Certes mais la direction de la SNCF essaye «de faire en sorte que le même nombre de cheminots conduisent plus de trains, tout en restant dans les limites du temps réglementaire quotidien, soit huit heures par jour pour les conducteurs avec une amplitude maximum de onze heures. »
Résultats : Nous sommes des millions à être pris en otages chaque année (et sans aucune amplitude). Nous, voyageurs, sommes donc triplement pénalisés : en effet otages, nous payons billets et abonnements pour ne pas être transpostés ou mal transportés et nous contribuons avec nos impôts à renflouer le déficit de ce service soit disant public.
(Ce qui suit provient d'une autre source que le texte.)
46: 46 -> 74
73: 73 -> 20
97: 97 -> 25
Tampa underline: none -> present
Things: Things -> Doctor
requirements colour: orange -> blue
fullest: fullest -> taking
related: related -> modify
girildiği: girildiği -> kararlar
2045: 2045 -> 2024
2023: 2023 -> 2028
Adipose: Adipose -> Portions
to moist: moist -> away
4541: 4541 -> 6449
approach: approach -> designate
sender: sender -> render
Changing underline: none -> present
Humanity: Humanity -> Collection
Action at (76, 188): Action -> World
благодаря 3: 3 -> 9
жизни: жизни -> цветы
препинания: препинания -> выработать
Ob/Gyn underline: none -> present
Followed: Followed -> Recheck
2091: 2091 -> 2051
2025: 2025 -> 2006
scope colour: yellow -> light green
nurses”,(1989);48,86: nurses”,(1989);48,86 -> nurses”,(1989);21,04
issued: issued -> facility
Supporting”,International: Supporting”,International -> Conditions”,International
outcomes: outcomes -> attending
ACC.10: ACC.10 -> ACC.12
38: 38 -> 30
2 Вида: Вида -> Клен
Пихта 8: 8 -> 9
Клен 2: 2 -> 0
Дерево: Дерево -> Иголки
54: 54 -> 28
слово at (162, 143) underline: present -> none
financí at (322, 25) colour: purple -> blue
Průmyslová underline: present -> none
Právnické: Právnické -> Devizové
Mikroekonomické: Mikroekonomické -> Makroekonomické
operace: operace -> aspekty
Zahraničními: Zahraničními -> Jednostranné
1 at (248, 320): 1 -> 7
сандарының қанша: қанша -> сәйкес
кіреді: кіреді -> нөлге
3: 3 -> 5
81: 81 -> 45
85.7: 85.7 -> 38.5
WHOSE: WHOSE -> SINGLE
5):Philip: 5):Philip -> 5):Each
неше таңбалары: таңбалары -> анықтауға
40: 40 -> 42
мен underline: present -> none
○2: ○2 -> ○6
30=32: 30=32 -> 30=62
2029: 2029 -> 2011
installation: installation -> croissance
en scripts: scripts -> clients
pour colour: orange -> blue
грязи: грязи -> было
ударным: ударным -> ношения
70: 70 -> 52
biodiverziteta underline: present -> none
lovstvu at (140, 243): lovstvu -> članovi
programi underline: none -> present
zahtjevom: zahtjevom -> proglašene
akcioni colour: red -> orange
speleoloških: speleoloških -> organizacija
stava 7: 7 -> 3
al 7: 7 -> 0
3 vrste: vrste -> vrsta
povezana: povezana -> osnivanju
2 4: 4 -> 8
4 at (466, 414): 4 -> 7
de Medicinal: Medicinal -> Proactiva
Comme les saisons, les grèves invariablement vont revenir » en raison des mêmes causes.
Nous sommes confrontés à des rapports sociaux d’un autre siècle. Ils sont idéologiques au point de paralyser le pays. Les logiques d’affrontement sont le signe d’un système sclérosé, incapable d’être réformé, arque bouté sur des avantages qui obèrent tout changement. Et quand les changements externes sont plus rapides et plus profonds que les changements internes alors c’est toute l’organisation qui est en péril.